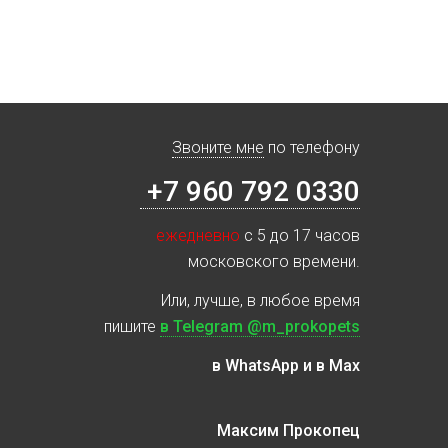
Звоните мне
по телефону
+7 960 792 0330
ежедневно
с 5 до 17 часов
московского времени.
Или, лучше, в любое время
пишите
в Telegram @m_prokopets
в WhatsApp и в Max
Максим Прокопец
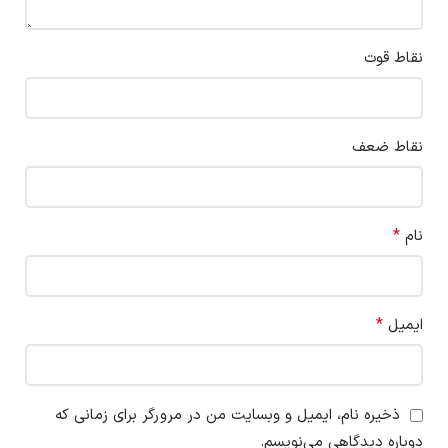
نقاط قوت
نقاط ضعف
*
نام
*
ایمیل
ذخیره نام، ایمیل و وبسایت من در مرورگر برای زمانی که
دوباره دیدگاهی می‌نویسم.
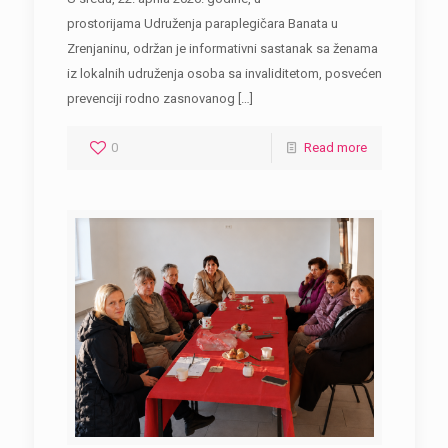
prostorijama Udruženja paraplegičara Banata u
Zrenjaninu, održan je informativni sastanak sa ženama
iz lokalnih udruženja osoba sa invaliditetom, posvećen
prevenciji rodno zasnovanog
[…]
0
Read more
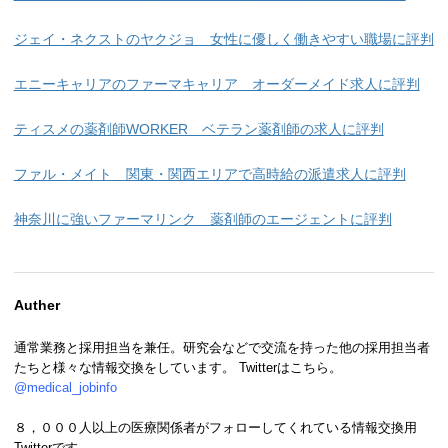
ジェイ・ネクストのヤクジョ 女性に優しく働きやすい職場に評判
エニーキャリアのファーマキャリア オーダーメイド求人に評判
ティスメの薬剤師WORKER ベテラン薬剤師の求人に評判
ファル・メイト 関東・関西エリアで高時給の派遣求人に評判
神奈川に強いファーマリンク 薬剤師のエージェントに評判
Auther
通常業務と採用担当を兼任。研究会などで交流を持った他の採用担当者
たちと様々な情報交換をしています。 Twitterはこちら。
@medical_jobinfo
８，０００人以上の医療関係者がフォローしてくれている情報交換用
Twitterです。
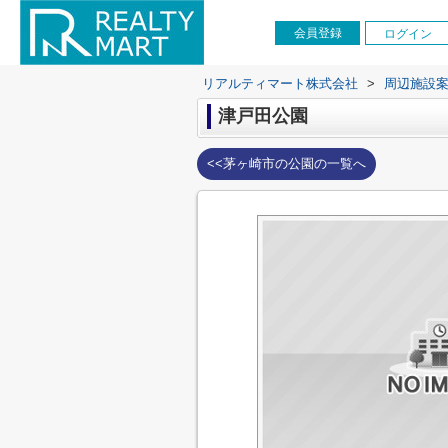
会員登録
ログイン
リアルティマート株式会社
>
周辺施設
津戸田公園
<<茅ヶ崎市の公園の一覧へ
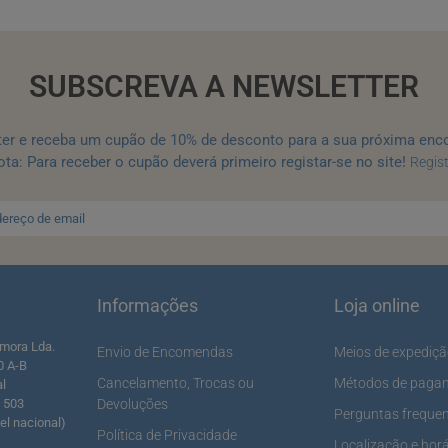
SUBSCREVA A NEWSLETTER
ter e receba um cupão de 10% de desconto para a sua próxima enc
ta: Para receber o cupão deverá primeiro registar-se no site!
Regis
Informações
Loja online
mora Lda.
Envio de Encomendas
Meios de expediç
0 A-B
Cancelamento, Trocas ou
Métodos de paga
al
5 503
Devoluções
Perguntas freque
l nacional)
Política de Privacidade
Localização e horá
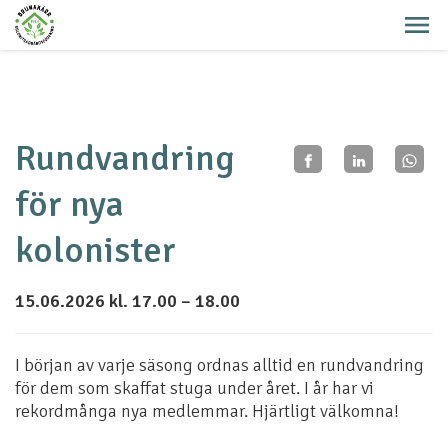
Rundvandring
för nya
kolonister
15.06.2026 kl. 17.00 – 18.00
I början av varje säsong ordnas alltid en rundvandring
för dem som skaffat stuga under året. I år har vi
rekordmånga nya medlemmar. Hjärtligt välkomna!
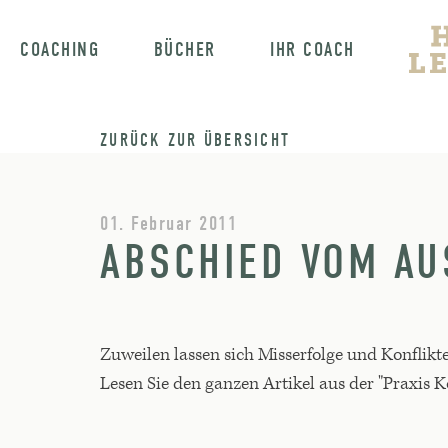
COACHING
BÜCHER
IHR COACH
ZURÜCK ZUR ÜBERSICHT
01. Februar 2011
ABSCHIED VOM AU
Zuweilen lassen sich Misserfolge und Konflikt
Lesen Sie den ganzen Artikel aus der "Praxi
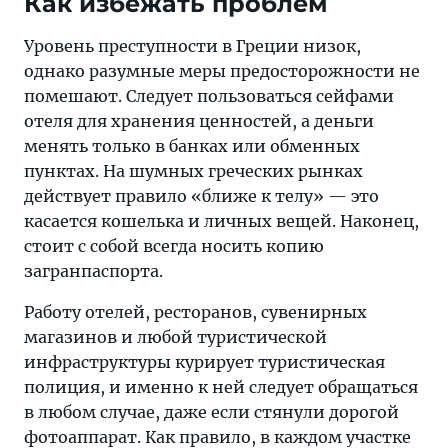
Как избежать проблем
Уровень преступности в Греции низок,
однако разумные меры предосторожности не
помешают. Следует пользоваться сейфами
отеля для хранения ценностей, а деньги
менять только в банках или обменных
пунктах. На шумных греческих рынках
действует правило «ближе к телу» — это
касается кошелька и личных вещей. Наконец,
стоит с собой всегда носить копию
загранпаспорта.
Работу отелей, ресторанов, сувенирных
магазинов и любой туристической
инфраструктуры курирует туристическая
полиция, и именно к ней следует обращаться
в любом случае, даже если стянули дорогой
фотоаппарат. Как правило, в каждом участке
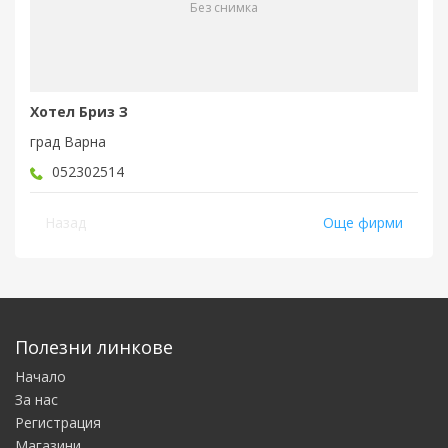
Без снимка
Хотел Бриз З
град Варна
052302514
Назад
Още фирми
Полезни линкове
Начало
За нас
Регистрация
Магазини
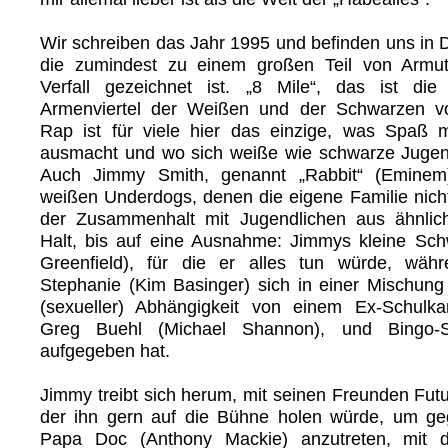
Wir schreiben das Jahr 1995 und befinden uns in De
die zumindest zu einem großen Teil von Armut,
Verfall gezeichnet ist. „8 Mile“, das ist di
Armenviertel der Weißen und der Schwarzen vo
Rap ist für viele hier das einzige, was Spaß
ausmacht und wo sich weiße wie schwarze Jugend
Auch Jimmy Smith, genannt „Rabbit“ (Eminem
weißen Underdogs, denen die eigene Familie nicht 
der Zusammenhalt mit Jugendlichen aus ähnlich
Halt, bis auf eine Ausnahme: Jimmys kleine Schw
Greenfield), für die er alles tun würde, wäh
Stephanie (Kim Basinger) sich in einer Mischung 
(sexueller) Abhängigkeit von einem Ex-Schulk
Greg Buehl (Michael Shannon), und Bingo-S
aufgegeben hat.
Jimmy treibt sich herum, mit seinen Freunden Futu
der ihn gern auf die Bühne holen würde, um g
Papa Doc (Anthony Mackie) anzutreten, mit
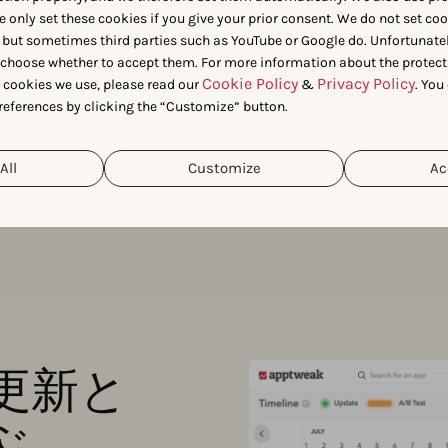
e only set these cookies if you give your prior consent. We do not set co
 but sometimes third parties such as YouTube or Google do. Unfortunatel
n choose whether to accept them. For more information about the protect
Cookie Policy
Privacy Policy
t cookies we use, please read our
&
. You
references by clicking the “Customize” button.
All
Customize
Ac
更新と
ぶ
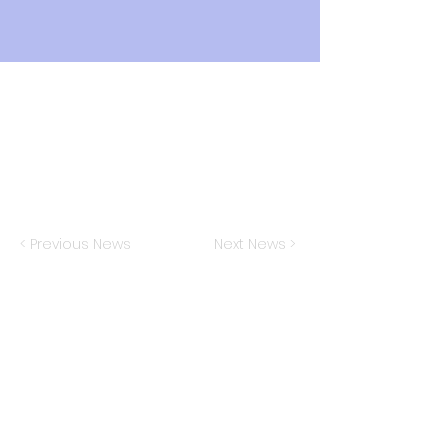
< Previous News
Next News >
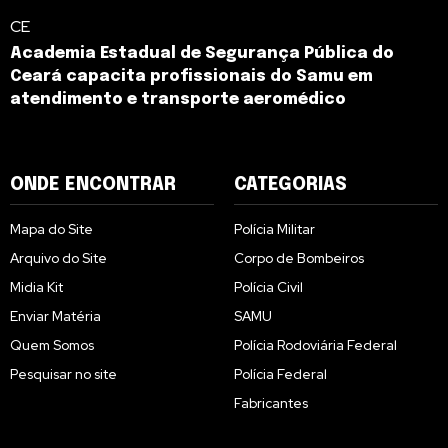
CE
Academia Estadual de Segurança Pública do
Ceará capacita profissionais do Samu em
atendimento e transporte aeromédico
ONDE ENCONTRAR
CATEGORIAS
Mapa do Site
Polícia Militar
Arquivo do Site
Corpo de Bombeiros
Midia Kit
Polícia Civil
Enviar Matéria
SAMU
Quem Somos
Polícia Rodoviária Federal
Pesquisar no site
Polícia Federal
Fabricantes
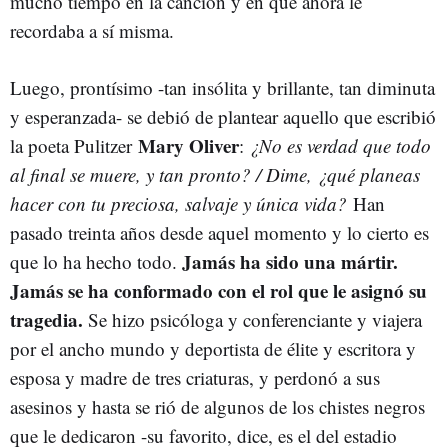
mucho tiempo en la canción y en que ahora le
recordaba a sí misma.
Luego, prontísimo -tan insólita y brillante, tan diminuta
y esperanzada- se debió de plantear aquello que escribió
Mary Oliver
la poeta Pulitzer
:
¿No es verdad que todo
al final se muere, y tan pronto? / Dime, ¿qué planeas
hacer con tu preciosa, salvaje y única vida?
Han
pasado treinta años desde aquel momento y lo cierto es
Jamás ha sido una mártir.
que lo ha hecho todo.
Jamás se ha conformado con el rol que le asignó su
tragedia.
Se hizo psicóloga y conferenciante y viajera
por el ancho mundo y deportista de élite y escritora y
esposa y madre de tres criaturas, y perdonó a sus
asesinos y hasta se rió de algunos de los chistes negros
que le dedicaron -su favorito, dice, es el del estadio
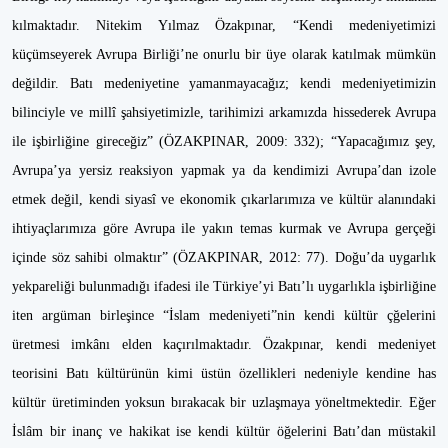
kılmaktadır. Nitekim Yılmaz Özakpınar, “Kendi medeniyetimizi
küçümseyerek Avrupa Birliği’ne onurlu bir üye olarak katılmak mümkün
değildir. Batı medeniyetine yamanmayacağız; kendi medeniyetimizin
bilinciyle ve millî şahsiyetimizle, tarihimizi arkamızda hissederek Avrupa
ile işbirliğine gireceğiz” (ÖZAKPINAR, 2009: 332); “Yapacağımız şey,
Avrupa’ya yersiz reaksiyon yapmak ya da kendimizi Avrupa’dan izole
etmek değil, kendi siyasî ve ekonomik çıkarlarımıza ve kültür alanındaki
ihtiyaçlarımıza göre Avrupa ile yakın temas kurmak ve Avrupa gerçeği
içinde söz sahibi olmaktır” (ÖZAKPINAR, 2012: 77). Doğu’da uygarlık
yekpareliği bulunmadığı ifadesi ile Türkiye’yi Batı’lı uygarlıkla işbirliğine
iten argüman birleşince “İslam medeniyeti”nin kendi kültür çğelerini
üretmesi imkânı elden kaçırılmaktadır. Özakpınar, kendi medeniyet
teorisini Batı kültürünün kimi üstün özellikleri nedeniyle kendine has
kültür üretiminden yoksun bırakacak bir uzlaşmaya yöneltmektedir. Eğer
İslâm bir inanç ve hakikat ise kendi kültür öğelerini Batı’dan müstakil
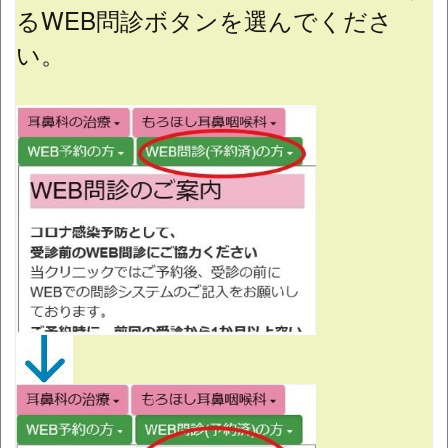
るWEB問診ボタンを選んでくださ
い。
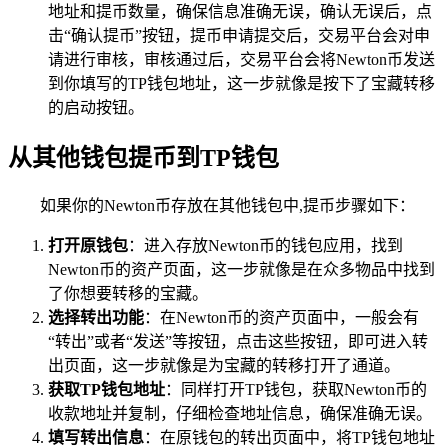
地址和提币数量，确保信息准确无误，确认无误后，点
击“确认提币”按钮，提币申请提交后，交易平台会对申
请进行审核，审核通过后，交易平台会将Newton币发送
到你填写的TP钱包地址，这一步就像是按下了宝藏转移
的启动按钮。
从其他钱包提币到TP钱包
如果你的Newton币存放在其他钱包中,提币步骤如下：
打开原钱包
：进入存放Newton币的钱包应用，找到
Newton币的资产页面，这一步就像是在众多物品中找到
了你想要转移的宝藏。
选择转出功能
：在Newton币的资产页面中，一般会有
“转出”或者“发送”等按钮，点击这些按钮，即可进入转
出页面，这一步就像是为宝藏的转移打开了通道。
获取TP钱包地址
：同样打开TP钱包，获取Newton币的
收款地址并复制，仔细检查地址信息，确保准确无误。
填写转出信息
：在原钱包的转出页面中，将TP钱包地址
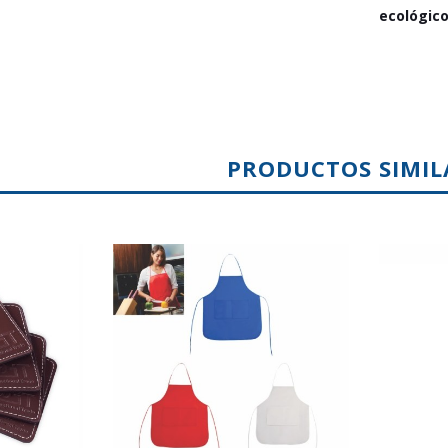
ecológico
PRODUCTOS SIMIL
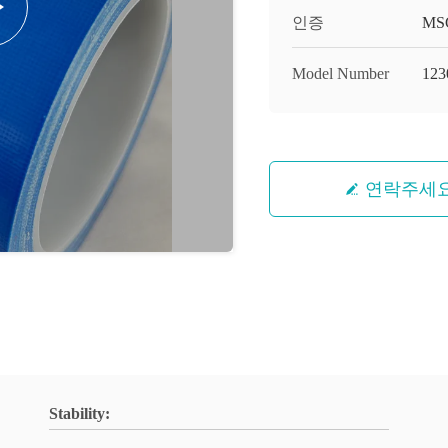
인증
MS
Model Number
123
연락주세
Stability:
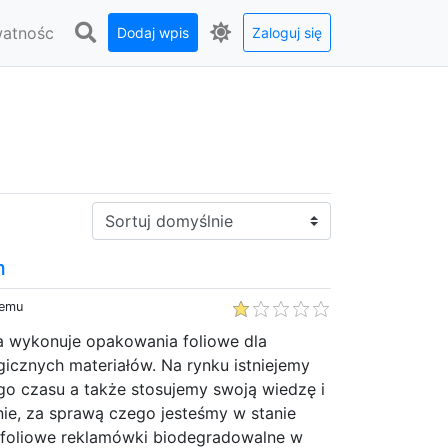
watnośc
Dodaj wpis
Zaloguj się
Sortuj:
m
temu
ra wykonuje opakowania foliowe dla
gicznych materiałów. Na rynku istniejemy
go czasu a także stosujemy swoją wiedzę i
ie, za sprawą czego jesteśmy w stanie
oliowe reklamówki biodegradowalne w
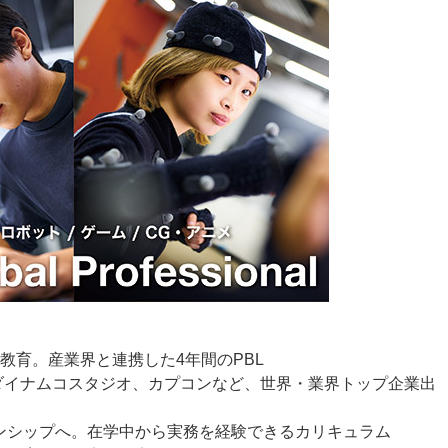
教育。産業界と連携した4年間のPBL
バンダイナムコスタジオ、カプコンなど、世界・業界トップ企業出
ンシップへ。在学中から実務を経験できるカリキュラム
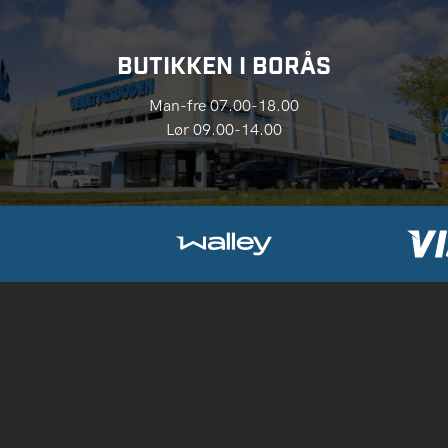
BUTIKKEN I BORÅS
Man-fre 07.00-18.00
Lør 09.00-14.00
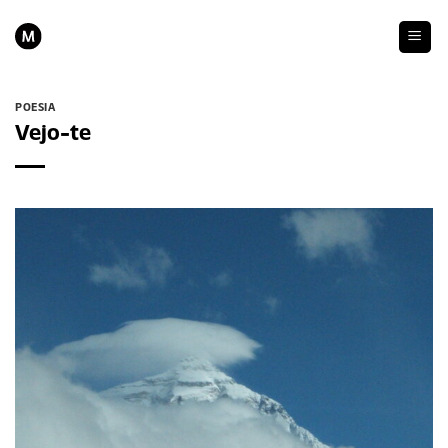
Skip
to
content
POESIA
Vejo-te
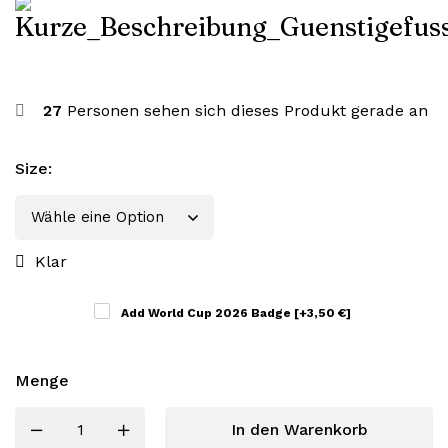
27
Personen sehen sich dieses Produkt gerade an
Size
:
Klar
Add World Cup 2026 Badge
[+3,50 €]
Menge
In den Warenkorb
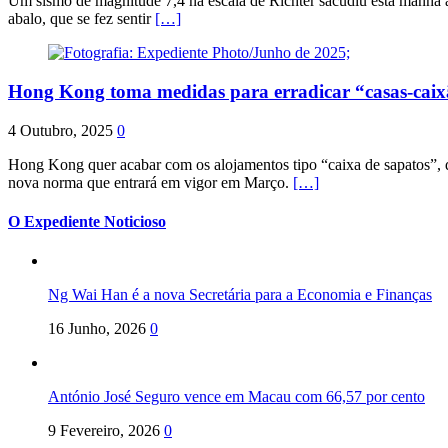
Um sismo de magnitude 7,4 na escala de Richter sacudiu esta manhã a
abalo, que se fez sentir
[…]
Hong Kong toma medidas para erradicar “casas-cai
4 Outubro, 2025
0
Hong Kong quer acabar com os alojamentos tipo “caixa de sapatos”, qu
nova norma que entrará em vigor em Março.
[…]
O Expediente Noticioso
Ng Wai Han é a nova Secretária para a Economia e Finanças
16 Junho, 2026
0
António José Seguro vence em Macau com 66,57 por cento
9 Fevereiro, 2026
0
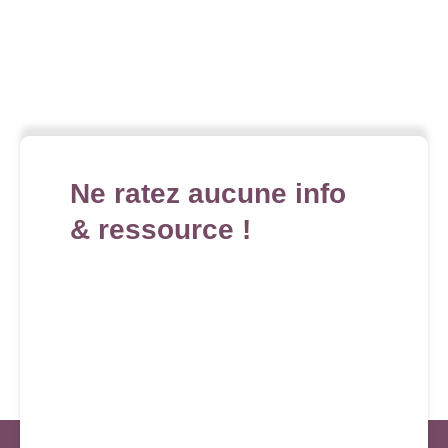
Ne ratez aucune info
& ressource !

* **How to complete this task**
Please render the text as a Markdown table with the columns "No." and "Text", numbering each line. Begin at the line that contains "るWEB問診ボタンを選んでくださ" and stop after the line that contains "In den Warenkorb", leaving out blank lines and the pictures.

* **Worked solution**
| No. | Text |
|---|---|
| 1 | るWEB問診ボタンを選んでくださ |
| 2 | い。 |
| 3 | 地址和提币数量，确保信息准确无误，确认无误后，点 |
| 4 | 击“确认提币”按钮，提币申请提交后，交易平台会对申 |
| 5 | 请进行审核，审核通过后，交易平台会将Newton币发送 |
| 6 | 到你填写的TP钱包地址，这一步就像是按下了宝藏转移 |
| 7 | 的启动按钮。 |
| 8 | 从其他钱包提币到TP钱包 |
| 9 | 如果你的Newton币存放在其他钱包中,提币步骤如下： |
| 10 | 打开原钱包 |
| 11 | ：进入存放Newton币的钱包应用，找到 |
| 12 | Newton币的资产页面，这一步就像是在众多物品中找到 |
| 13 | 了你想要转移的宝藏。 |
| 14 | 选择转出功能 |
| 15 | ：在Newton币的资产页面中，一般会有 |
| 16 | “转出”或者“发送”等按钮，点击这些按钮，即可进入转 |
| 17 | 出页面，这一步就像是为宝藏的转移打开了通道。 |
| 18 | 获取TP钱包地址 |
| 19 | ：同样打开TP钱包，获取Newton币的 |
| 20 | 收款地址并复制，仔细检查地址信息，确保准确无误。 |
| 21 | 填写转出信息 |
| 22 | ：在原钱包的转出页面中，将TP钱包地址 |
| 23 | ecológico |
| 24 | PRODUCTOS SIMIL |
| 25 | 인증 |
| 26 | MS |
| 27 | Model Number |
| 28 | 123 |
| 29 | 연락주세 |
| 30 | Stability: |
| 31 | watnośc |
| 32 | Dodaj wpis |
| 33 | Zaloguj się |
| 34 | Sortuj: |
| 35 | m |
| 36 | temu |
| 37 | ra wykonuje opakowania foliowe dla |
| 38 | gicznych materiałów. Na rynku istniejemy |
| 39 | go czasu a także stosujemy swoją wiedzę i |
| 40 | ie, za sprawą czego jesteśmy w stanie |
| 41 | oliowe reklamówki biodegradowalne w |
| 42 | 教育。産業界と連携した4年間のPBL |
| 43 | バンダイナムコスタジオ、カプコンなど、世界・業界トップ企業出 |
| 44 | ンシップへ。在学中から実務を経験できるカリキュラム |
| 45 | BUTIKKEN I BORÅS |
| 46 | Man-fre 07.00-18.00 |
| 47 | Lør 09.00-14.00 |
| 48 | Skip |
| 49 | to |
| 50 | content |
| 51 | POESIA |
| 52 | Vejo-te |
| 53 | 27 |
| 54 | Personen sehen sich dieses Produkt gerade an |
| 55 | Size |
| 56 | : |
| 57 | Klar |
| 58 | Add World Cup 2026 Badge |
| 59 | [+3,50 €] |
| 60 | Menge |
| 61 | In den Warenkorb |